The discovery builds upon a growing body of knowledge at Duke about G protein coupled receptors, molecules that dot cell surfaces throughout the body and manage its response to drugs, hormones, pain, growth factors and many other incoming chemical signals.
Robert Lefkowitz, MD, a Howard Hughes Medical Institute investigator at Duke and the senior author of the study, was the first to identify these receptors and some of the roles they play in health and well-being.

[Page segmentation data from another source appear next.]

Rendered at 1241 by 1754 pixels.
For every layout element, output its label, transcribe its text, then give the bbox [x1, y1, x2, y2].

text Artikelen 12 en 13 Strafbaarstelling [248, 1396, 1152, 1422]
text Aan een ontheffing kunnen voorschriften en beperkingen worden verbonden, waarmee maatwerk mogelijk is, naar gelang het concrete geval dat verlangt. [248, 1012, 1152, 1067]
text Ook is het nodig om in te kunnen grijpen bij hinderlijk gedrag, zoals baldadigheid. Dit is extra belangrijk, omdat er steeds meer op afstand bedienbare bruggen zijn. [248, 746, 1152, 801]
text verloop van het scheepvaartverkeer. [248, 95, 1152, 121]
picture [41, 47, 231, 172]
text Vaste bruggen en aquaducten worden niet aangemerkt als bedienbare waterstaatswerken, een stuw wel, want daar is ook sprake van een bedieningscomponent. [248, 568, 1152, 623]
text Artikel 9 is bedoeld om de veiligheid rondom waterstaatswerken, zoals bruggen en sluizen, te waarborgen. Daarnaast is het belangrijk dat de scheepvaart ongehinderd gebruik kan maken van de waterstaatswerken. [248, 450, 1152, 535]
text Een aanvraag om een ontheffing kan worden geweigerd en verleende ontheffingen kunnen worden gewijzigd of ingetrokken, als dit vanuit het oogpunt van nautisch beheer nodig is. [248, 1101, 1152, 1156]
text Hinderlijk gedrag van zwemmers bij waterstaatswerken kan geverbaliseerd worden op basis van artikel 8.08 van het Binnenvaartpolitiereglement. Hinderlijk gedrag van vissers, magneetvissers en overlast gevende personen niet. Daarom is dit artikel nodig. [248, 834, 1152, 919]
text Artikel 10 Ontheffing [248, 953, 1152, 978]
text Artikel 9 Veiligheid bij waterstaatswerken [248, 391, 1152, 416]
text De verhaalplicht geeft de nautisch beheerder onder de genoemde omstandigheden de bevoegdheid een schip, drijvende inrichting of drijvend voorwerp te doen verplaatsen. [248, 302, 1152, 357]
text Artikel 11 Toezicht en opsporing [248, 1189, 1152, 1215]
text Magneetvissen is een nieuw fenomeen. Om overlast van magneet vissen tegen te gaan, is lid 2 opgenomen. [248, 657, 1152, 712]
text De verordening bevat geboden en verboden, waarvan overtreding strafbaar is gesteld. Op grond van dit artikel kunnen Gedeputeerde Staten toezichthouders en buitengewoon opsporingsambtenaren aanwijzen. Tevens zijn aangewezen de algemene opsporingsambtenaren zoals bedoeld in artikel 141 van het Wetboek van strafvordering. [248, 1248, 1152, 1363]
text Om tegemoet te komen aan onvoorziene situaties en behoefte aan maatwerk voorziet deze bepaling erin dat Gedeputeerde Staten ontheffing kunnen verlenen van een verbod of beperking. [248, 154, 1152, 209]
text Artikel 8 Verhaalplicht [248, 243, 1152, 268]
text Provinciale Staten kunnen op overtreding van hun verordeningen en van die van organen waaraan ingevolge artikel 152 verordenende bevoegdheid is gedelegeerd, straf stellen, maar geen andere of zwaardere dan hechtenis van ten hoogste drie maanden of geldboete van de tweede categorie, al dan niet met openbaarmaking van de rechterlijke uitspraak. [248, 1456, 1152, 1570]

Working together, Lefkowitz and Walters conducted various laboratory and animal experiments to track exactly what happens when niacin enters the body. Earlier, others had found that it first activates a specific G protein coupled receptor known as GP109A. This receptor, in turn, alerts other sets of proteins, including G proteins and a group referred to as beta-arrestins.
One particular protein in that group, beta-arrestin1, was found to trigger the chemical reaction that led to flushing.
"Niacin stimulates production of a vasodilator that dramatically increases blood flow to the face, causing the flush and the hot, prickly sensation – and beta-arrestin1 is the culprit that enables that to happen," says Walters.
"Interestingly, however, beta-arrestin1 plays no role whatsoever in niacin’s ability to lower cholesterol and fatty acids. The G proteins do that."
The finding reinforces some of Lefkowitz’s recent research that demonstrated that beta-arrestins, which often work in tandem with G proteins, can sometimes work independently of them, initiating their own signals.
Lefkowitz says the discovery opens the door to the possibility of developing a "biased ligand," a drug that would trigger GP109A, but not the beta-arrestins. "That might give us a way to keep all the lipid-modifying benefits of niacin, but isolate its downside," he said.
That might not be as simple as it sounds, however. Other studies suggest that enhancing niacin’s ability to boost HDL may be more complex than what appears at, well, first blush.
"GPR109A receptors are most often found in fat, the spleen, adrenal glands and lungs – they are absent from the liver and intestines, where most HDL is made and metabolised, so there may well be other mechanisms of action for the beneficial effects of niacin in addition to those performed by GPR109A," says Lefkowitz.
Lefkowitz is a scientific founder of Trevena, a company that is developing G protein coupled receptor-targeted drugs.
(Source: Duke School of Medicine: Journal of Clinical Investigation: May 2009)